__Directions for this task__.
The entire listing, reproduced exactly and stripped of images, is the expected output.

Data in this exercise Block Start

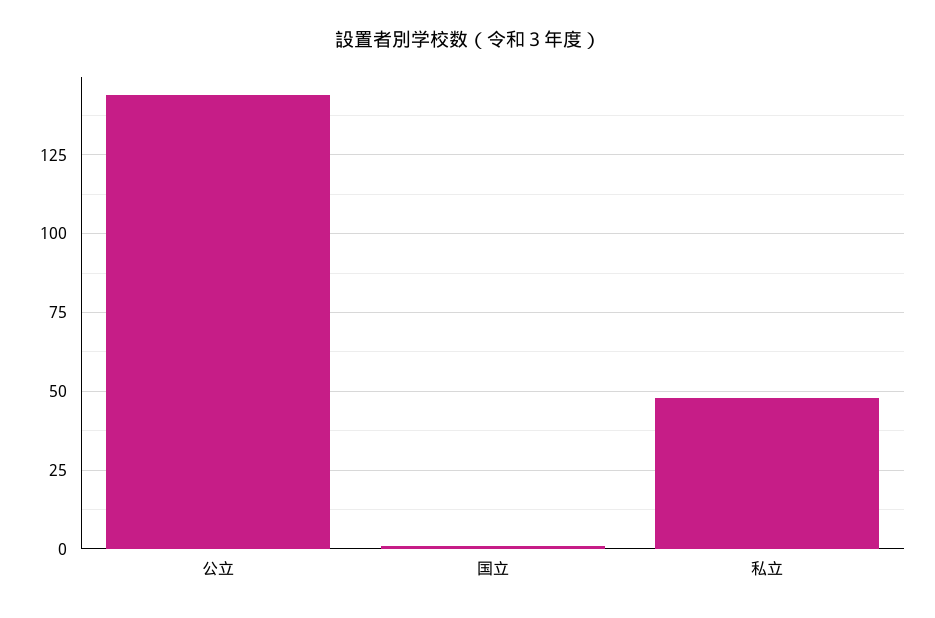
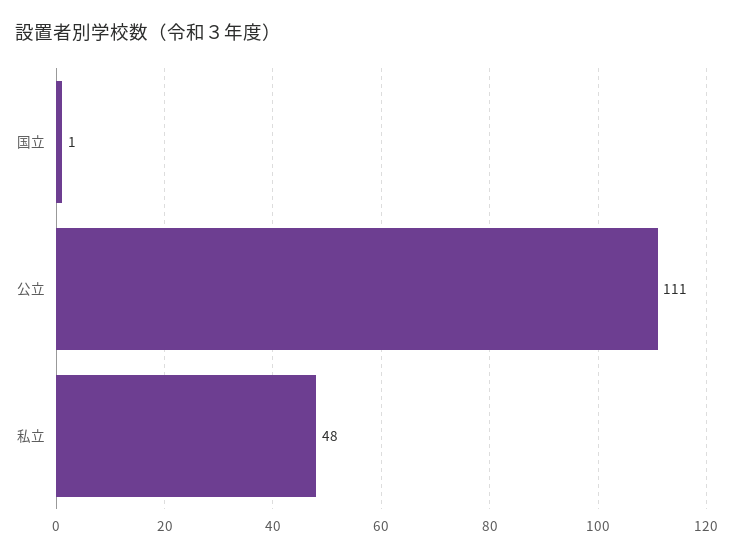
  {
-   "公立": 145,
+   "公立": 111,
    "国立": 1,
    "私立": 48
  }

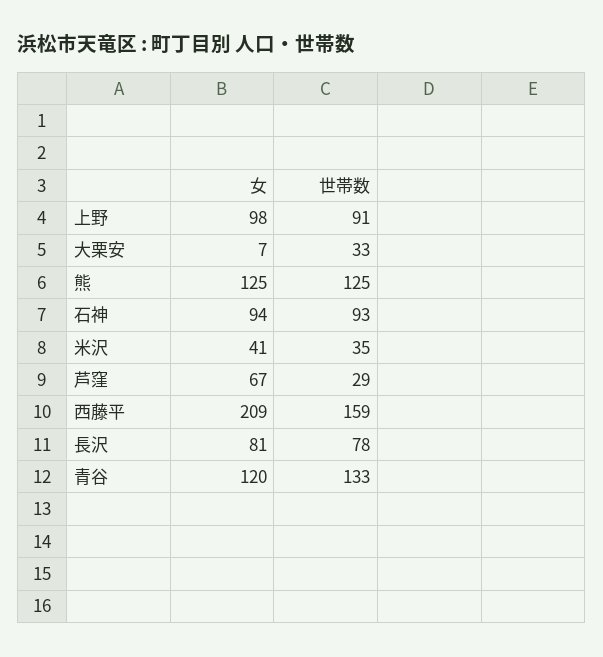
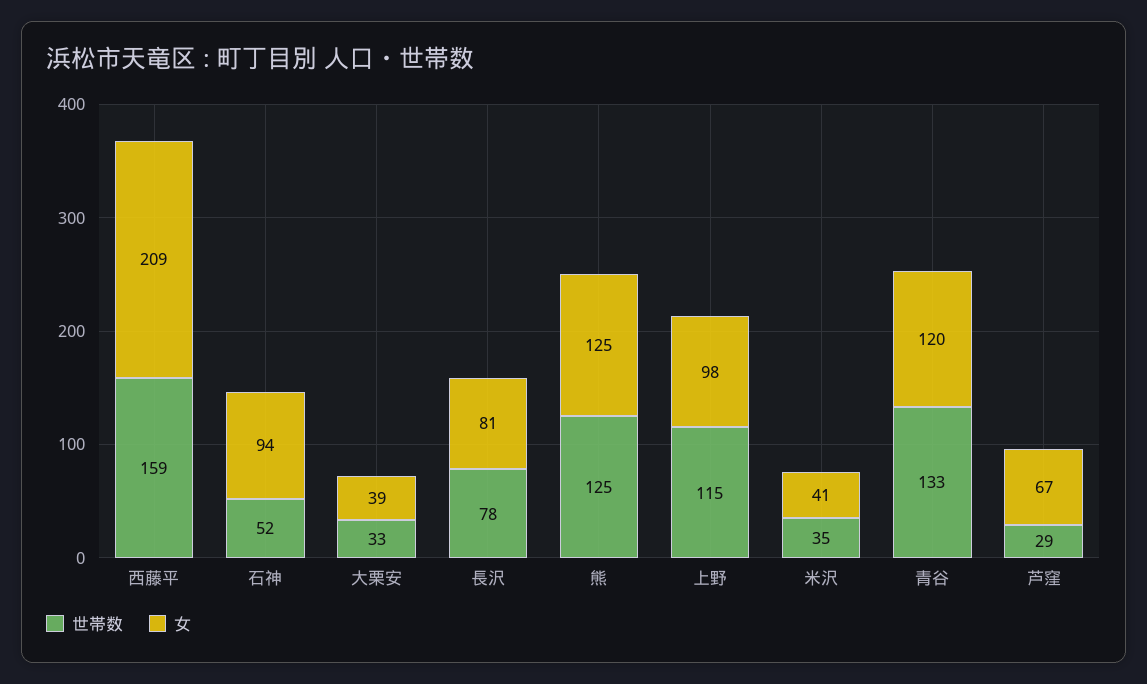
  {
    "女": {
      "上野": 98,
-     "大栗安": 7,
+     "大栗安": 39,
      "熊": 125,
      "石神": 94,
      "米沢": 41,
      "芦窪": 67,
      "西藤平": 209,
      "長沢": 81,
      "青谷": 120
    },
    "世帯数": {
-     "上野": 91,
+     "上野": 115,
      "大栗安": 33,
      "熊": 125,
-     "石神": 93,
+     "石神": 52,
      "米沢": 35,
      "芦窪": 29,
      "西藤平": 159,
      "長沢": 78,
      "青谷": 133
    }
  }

Data in this exercise Block End

__Task response__.
  {
-   "公立": 145,
+   "公立": 111,
    "国立": 1,
    "私立": 48
  }

  {
    "女": {
      "上野": 98,
-     "大栗安": 7,
+     "大栗安": 39,
      "熊": 125,
      "石神": 94,
      "米沢": 41,
      "芦窪": 67,
      "西藤平": 209,
      "長沢": 81,
      "青谷": 120
    },
    "世帯数": {
-     "上野": 91,
+     "上野": 115,
      "大栗安": 33,
      "熊": 125,
-     "石神": 93,
+     "石神": 52,
      "米沢": 35,
      "芦窪": 29,
      "西藤平": 159,
      "長沢": 78,
      "青谷": 133
    }
  }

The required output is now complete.